======== Information supplied

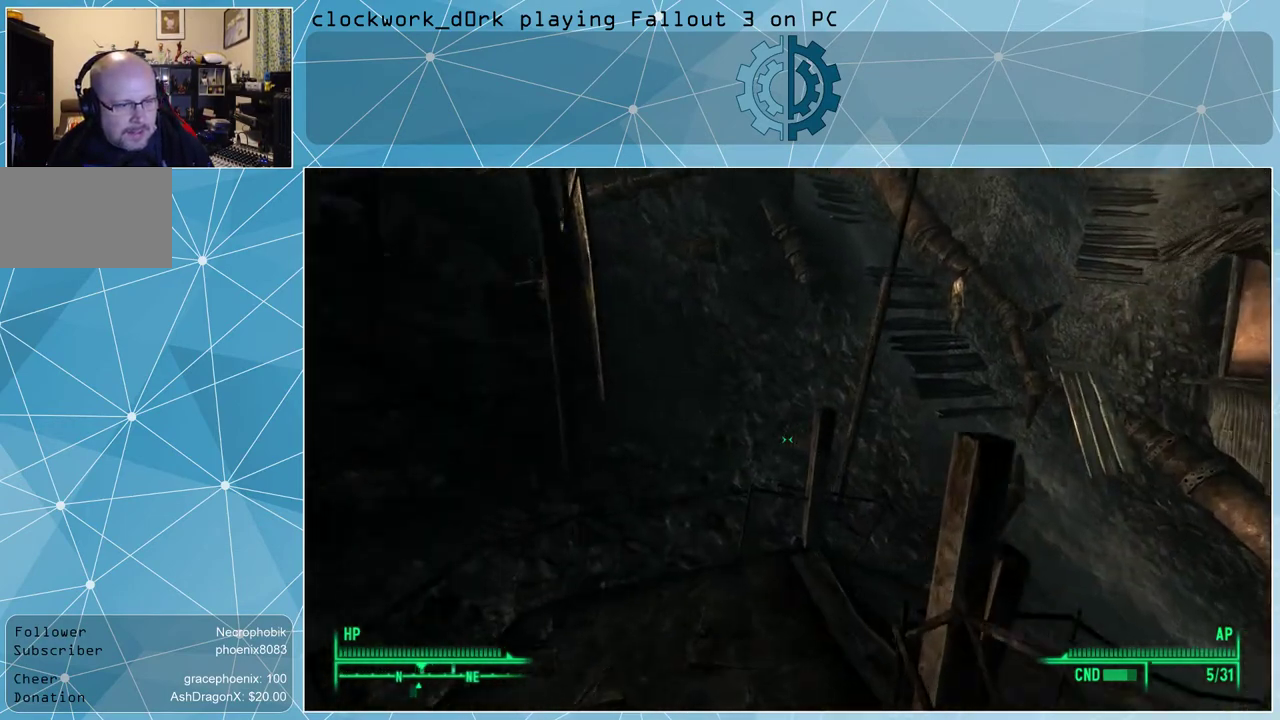
{"keys": ["w"], "mouse": [], "events": [[167, "a", "up"]]}
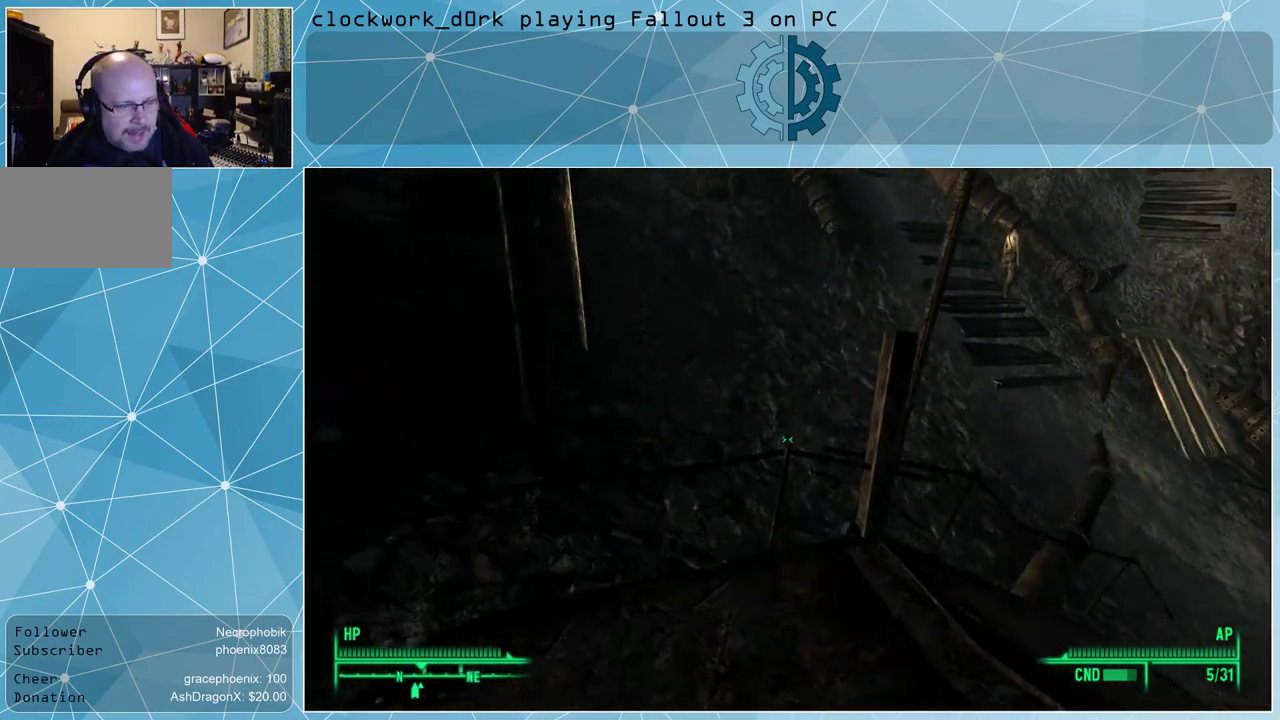
{"keys": ["a", "w"], "mouse": [], "events": [[233, "a", "down"]]}
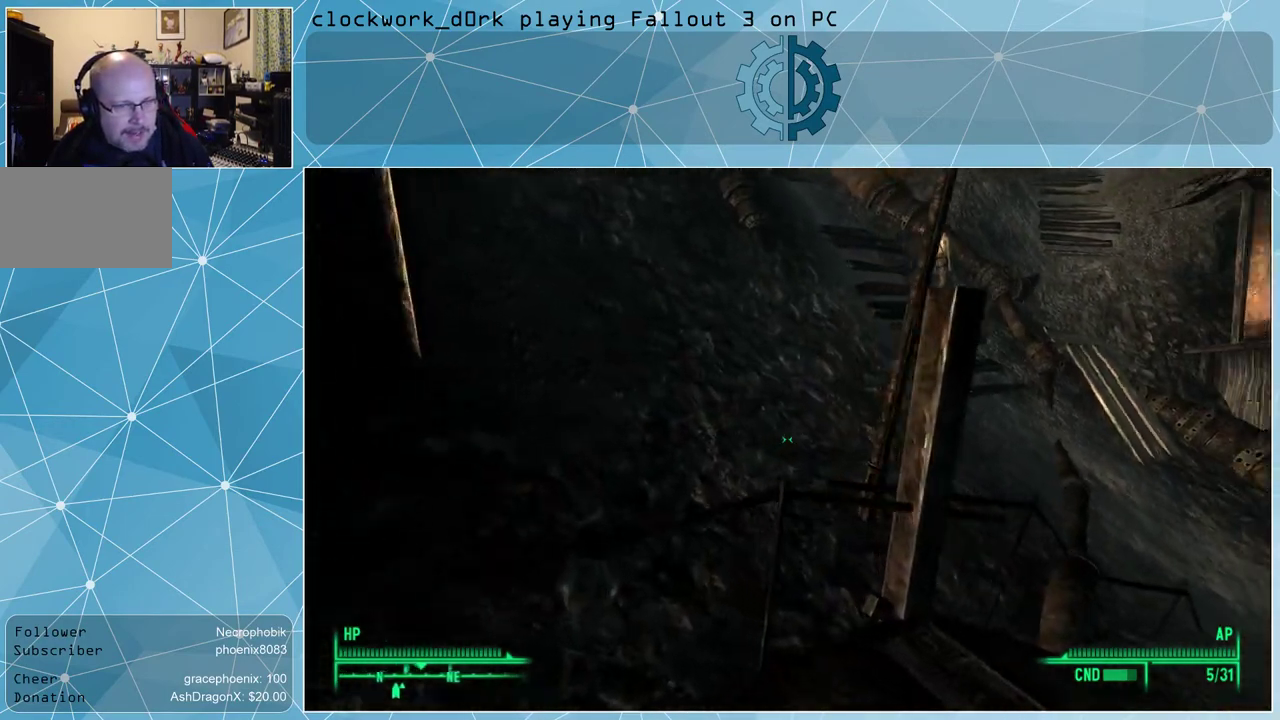
{"keys": ["w"], "mouse": [], "events": [[367, "a", "up"]]}
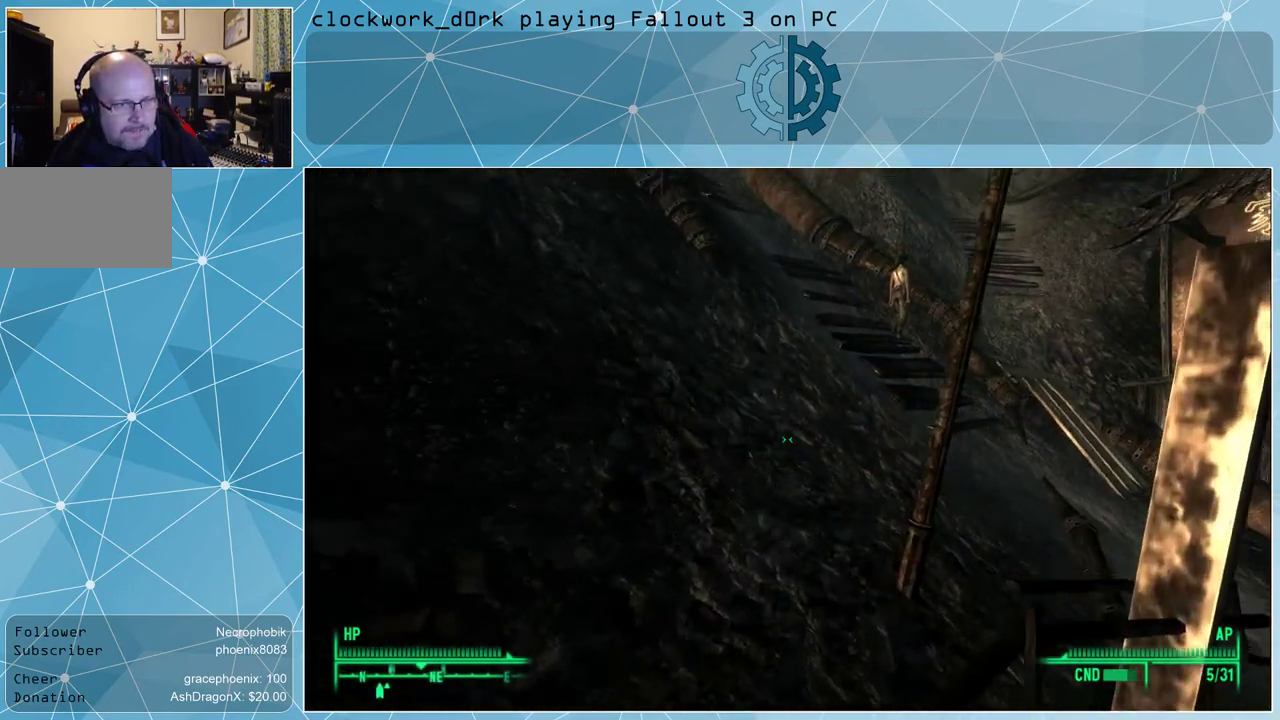
{"keys": [], "mouse": [], "events": [[100, "w", "up"]]}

================

▶ **Requirement**:
Repeat the data exactly, dropping every picture it holds.

▶ **Answer space**:
{"keys": ["w"], "mouse": [], "events": [[167, "a", "up"]]}
{"keys": ["a", "w"], "mouse": [], "events": [[233, "a", "down"]]}
{"keys": ["w"], "mouse": [], "events": [[367, "a", "up"]]}
{"keys": [], "mouse": [], "events": [[100, "w", "up"]]}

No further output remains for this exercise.